Michel Barnier a engagé lundi 2 décembre la responsabilité du gouvernement en déclenchant l’article 49.3 de la Constitution, pour faire adopter le budget de la Sécurité sociale sans vote à l’Assemblée nationale. En réponse, la France insoumise a annoncé son intention de déposer une motion de censure, qui pourrait rassembler une majorité de députés et provoquer la chute du gouvernement.
Un engagement de responsabilité sur un texte
Ne disposant pas de majorité absolue à l’Assemblée nationale, le gouvernement a la possibilité de « passer en force » en ayant recours à l’article 49.3 de la Constitution, qui permet d’adopter directement un texte de loi.
En effet, l’alinéa 3 de l’article 49 permet au premier ministre, « après délibération du conseil des ministres », d’« engager la responsabilité du gouvernement devant l’Assemblée nationale » sur le vote de certains textes.
Depuis la révision constitutionnelle de 2008, l’usage du 49.3 est limité à un seul texte de loi par session parlementaire, à l’exception des projets de loi de finances (PLF) et de financement de la Sécurité sociale (PLFSS), pour lesquels le gouvernement peut y recourir sans limitation.
Le risque de la motion de censure
Lorsque le chef du gouvernement engage cette procédure, les députés ont la possibilité de déposer une motion de censure dans les vingt-quatre heures. Si cette motion est soutenue par la majorité des députés siégeant à l’Assemblée, la loi est rejetée et le gouvernement est renversé.
A l’inverse, si aucune motion de censure n’est déposée, ou si la motion n’obtient pas la majorité absolue, la loi est adoptée en première lecture et poursuit son processus législatif au Sénat. Elle revient ensuite à l’Assemblée nationale pour une deuxième lecture, lors de laquelle le gouvernement peut de nouveau activer le 49.3 s’il le souhaite, dans les mêmes conditions.

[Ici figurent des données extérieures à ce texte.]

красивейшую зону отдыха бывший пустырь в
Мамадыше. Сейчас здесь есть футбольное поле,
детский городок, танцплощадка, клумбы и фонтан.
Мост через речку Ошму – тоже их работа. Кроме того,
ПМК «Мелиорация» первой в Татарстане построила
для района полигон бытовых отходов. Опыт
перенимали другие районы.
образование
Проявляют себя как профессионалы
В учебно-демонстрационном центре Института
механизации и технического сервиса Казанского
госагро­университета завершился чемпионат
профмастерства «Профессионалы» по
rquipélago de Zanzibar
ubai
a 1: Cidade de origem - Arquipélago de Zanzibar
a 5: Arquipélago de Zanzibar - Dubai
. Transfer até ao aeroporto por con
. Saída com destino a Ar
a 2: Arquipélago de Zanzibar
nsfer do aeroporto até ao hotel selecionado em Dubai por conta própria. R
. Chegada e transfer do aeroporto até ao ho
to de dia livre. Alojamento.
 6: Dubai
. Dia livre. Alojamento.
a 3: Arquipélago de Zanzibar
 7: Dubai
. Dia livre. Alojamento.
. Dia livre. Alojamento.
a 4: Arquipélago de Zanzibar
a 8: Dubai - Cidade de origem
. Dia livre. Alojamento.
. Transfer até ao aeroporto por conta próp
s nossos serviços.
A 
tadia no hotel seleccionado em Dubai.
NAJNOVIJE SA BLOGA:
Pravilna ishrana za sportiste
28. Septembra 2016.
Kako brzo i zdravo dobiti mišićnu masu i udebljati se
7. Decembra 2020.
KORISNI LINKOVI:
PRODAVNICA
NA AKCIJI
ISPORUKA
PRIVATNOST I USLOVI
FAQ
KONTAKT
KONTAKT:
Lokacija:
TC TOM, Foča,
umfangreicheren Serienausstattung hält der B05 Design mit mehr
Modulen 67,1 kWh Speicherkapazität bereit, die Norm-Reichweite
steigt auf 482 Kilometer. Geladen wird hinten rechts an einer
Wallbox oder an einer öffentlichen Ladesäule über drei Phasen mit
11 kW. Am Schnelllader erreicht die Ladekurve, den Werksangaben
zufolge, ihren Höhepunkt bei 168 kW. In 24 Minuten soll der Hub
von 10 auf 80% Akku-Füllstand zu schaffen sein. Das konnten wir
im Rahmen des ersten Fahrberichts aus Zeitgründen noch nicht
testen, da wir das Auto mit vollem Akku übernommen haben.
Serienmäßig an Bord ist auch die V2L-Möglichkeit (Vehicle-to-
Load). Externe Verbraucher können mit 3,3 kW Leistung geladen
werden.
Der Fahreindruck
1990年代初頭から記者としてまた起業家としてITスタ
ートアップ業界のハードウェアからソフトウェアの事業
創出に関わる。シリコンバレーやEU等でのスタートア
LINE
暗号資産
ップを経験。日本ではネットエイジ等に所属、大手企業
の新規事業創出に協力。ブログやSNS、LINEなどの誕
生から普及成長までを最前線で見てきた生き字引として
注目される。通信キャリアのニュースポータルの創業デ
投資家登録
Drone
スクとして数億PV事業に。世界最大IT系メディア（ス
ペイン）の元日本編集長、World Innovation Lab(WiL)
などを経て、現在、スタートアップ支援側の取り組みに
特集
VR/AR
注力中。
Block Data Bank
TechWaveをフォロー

Un usage très répandu sous la Vᵉ République
Depuis 1958, l’article 49 alinéa 3 a été déclenché à 113 reprises, dont 23 fois par la première ministre Elisabeth Borne (2022-2024). Le record absolu revient au socialiste Michel Rocard, qui a engagé la responsabilité de son gouvernement à 28 reprises, à une époque où l’usage du 49.3 n’était pas limité. A l’inverse, plusieurs premiers ministres n’y ont jamais eu recours, souvent parce qu’ils avaient une large majorité.
Si les groupes politiques d’opposition ont très souvent répliqué à ces 49.3 par une motion de censure, aucune procédure n’a jusqu’à présent conduit à un rejet du gouvernement. La seule motion qui avait abouti, en 1962, à renverser le premier ministre Georges Pompidou avait été déclenchée sans recours au vote bloqué, mais à l’initiative des députés (article 49.2). Le renversement du gouvernement Barnier serait donc une première.